Zapatero
High Court charges ex Spanish PM Zapatero with money laundering and criminal organisation in ‘Plus Ultra’ probePolice search politician's office ahead of June testimony; investigation focuses on alleged use of family firms to funnel airline bailout funds
Añádenos en Google Search of the Ferraz Street office. (José Ramón Ladra) 20/05/2026 a las 10:14h.The Spanish High Court has formally charged former Prime Minister José Luis Rodríguez Zapatero with money laundering, membership of a criminal organisation, and influence peddling.
Following a months-long investigation, Judge José Luis Calama lifted a seal of judicial secrecy on Tuesday to reveal what he describes as an "organised and stable structure" led by Zapatero, designed to trade political influence for illicit financial gain.
The investigation centres on the controversial 2021 state bailout of the airline Plus Ultra, which received €53 million in pandemic relief funds - a rescue package that investigators now allege was a vehicle for massive personal enrichment.

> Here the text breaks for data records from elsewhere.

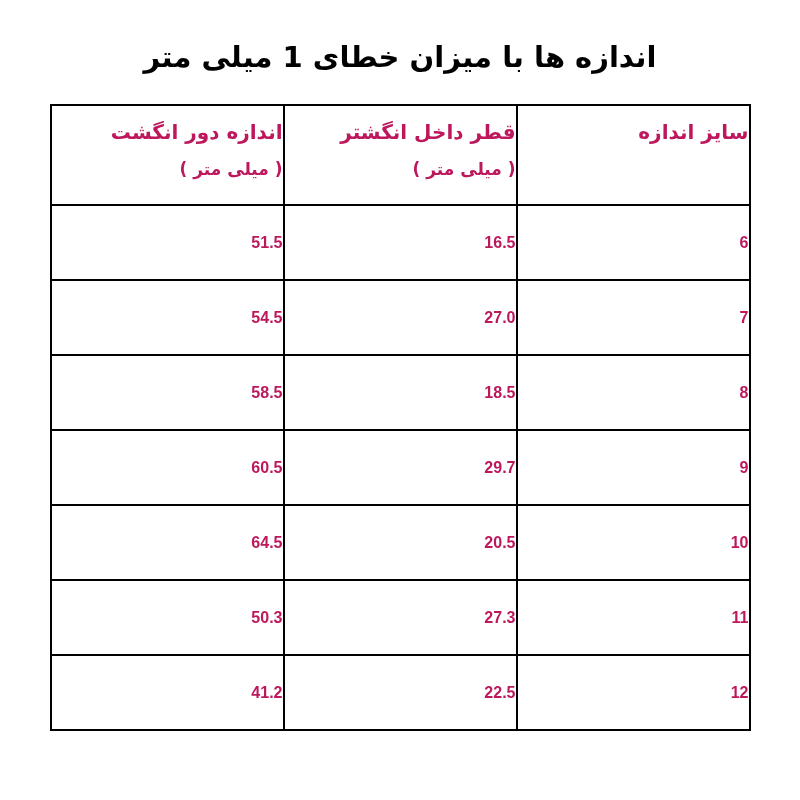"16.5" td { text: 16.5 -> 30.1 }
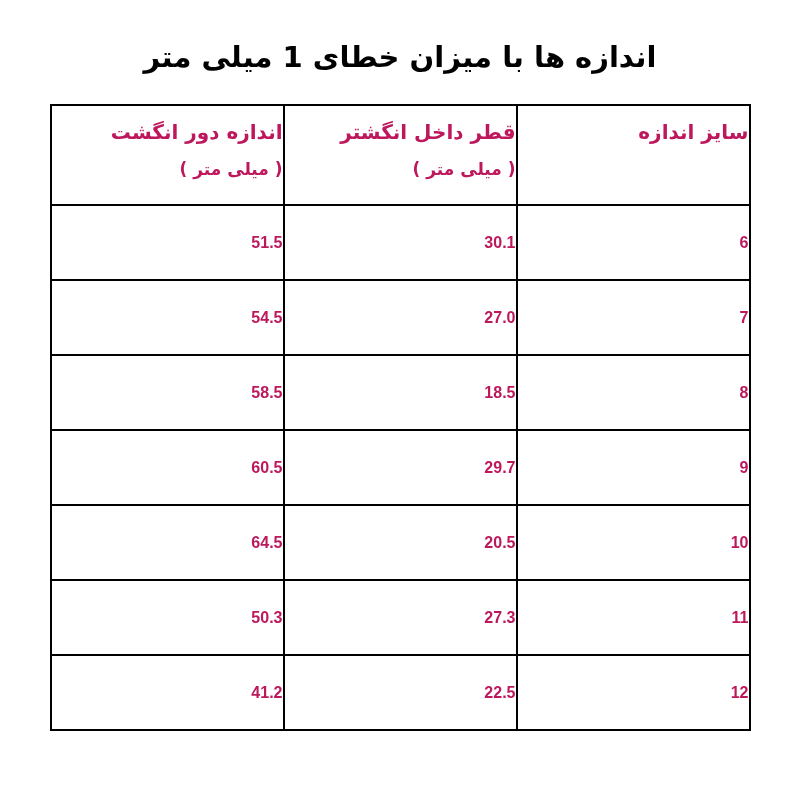"41.2" td { text: 41.2 -> 99.9 }
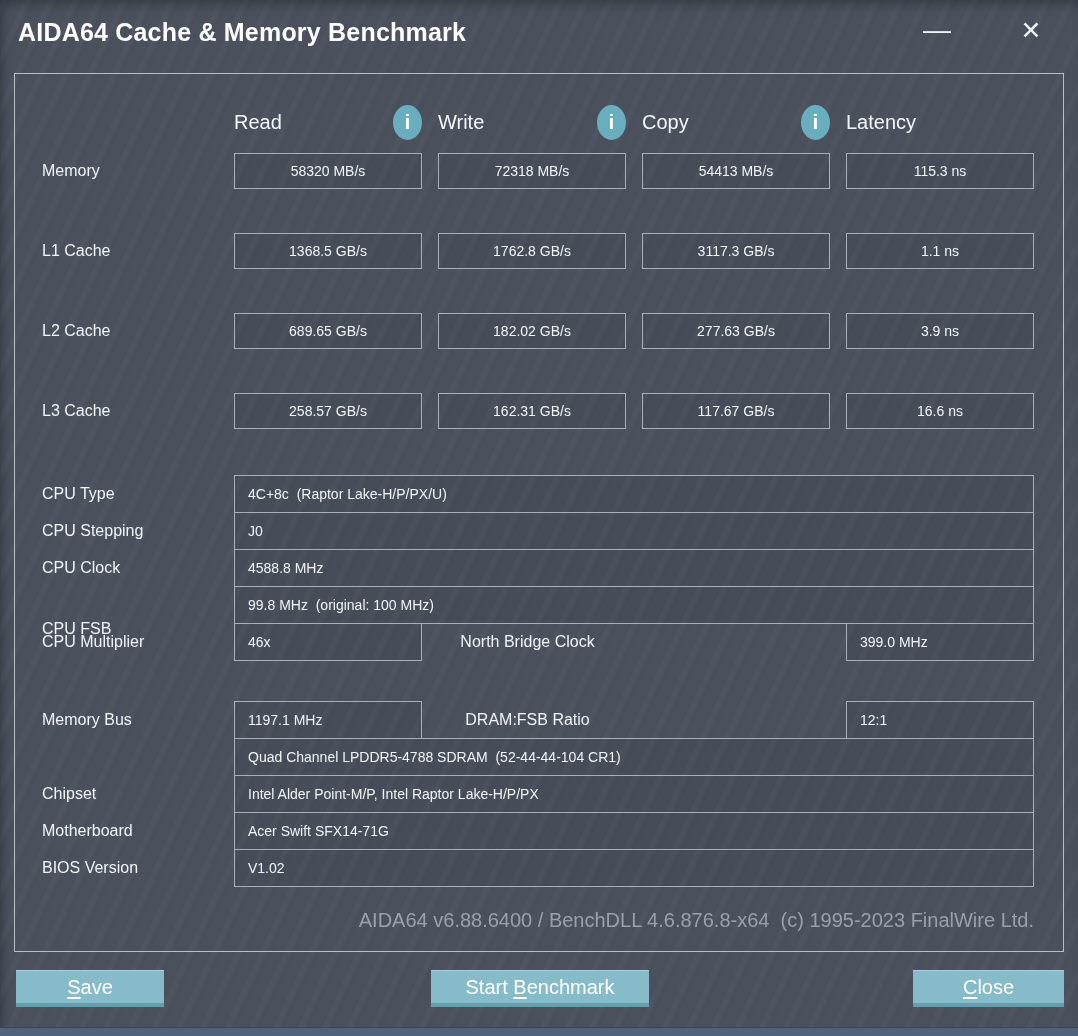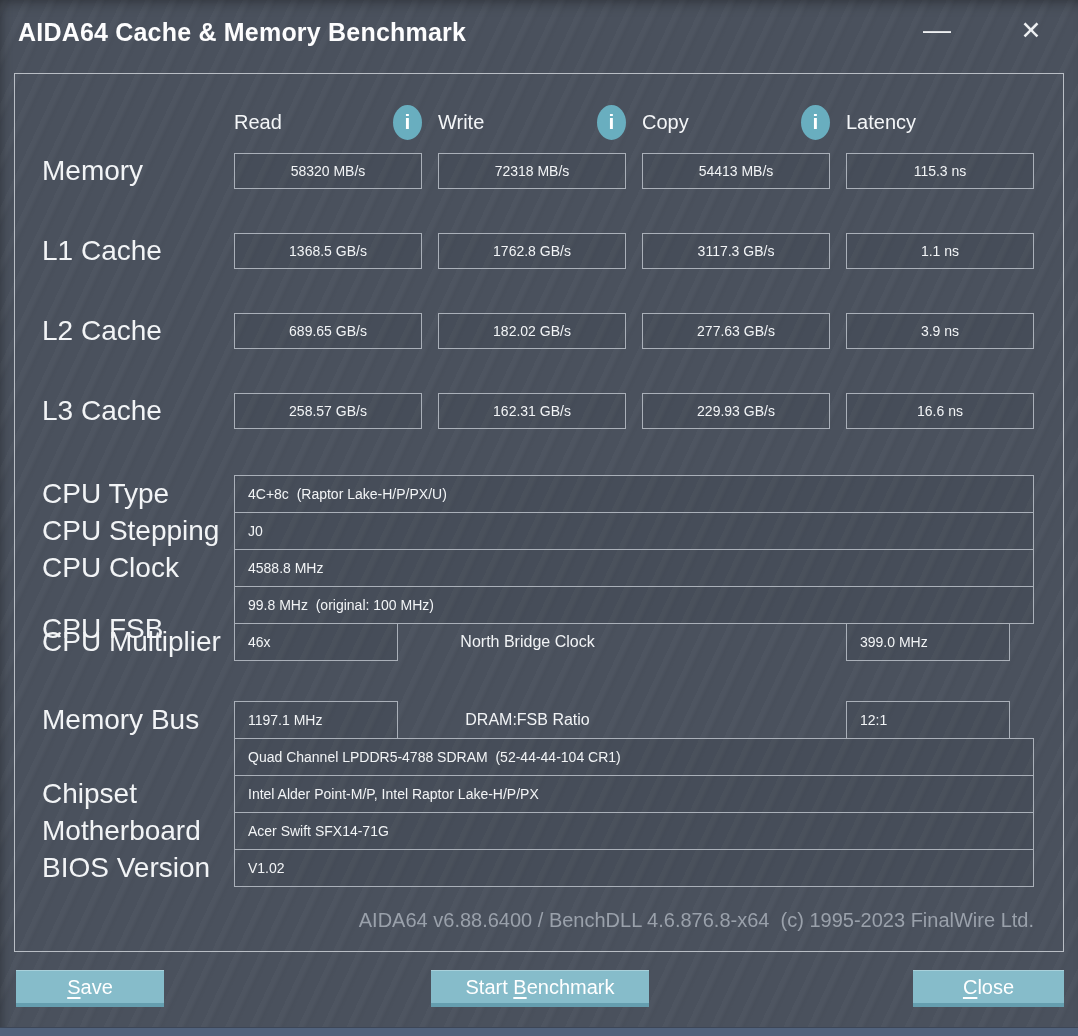"Memory" .row-label { font-size: 28px -> 16px }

The escalation of the case saw agents from the National Police’s Unit Against Economic and Fiscal Crime (UDEF) raid several high-profile locations, including Zapatero’s official state office on Ferraz Street, located just doors away from the PSOE national headquarters. Parallel searches were conducted at the offices of Whathefav SL, a communications agency owned and managed by Zapatero’s daughters, Laura and Alba Rodríguez Espinosa.
According to the judicial ruling, the agency allegedly generated "ad hoc" invoices to provide a legal veneer for nearly 1 million euros in payments that investigators believe were diverted from the airline’s bailout and other Venezuelan-linked sources.
A critical pillar of the prosecution's case involves Zapatero’s close personal friend and "running partner," businessman Julio Martínez Martínez. Arrested in December, Martínez is alleged to have acted as a "chief lieutenant" and front man for the network, using his consultancy firms to channel hundreds of thousands of euros to the former Prime Minister.
While Zapatero has long defended these payments as legitimate fees for private consultancy work, the UDEF has highlighted a suspicious timeline: the primary firm used for these transactions was incorporated only 20 days after the clandestine 2020 landing of Venezuelan Vice-President Delcy Rodríguez in Madrid - an event that has become a focal point for allegations of illicit lobbying.
The case has been further bolstered by damaging testimony from former socialist figures, including ex-minister José Luis Ábalos, who claimed he faced direct pressure from Zapatero to facilitate the Plus Ultra deal. Investigators are also probing whether the funds originated from the looting of Venezuela's state oil company, PDVSA, and public food programmes.
As Zapatero prepares to become the first former Prime Minister in the history of Spanish democracy to testify as a criminal suspect on 2 June, he continues to maintain his total innocence, asserting that his professional activities have always remained entirely separate from the government's official airline rescue.